(Extracted data entries)
• • • • •

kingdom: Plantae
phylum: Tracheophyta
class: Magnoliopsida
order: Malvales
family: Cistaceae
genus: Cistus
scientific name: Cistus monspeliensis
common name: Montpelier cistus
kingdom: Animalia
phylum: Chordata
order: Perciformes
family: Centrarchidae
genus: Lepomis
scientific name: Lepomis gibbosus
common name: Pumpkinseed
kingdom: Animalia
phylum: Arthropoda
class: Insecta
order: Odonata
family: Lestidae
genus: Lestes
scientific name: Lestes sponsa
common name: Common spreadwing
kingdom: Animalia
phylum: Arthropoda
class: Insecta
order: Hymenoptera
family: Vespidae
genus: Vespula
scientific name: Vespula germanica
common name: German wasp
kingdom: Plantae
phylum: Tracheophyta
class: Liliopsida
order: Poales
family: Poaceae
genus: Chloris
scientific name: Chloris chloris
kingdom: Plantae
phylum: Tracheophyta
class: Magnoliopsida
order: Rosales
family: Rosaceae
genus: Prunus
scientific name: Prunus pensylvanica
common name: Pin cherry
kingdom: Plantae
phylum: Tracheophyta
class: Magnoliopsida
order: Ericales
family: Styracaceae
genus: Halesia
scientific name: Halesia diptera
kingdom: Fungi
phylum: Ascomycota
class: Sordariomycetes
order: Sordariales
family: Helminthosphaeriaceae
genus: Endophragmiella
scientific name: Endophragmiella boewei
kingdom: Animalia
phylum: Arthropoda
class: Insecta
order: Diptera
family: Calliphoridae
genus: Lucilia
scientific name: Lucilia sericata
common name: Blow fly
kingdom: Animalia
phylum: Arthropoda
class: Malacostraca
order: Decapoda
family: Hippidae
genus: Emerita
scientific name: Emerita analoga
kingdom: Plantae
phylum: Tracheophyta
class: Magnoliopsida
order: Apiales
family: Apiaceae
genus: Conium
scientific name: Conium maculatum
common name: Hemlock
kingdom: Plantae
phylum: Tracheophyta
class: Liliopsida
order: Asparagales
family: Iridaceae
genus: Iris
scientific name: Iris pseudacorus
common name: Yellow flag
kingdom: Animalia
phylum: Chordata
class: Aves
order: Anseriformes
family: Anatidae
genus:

• • • • •

Set exercise
Print, unchanged, the lines of the records from the line with "genus: Prunus" to the line with "family: Helminthosphaeriaceae", including both of those lines.

Task response
genus: Prunus
scientific name: Prunus pensylvanica
common name: Pin cherry
kingdom: Plantae
phylum: Tracheophyta
class: Magnoliopsida
order: Ericales
family: Styracaceae
genus: Halesia
scientific name: Halesia diptera
kingdom: Fungi
phylum: Ascomycota
class: Sordariomycetes
order: Sordariales
family: Helminthosphaeriaceae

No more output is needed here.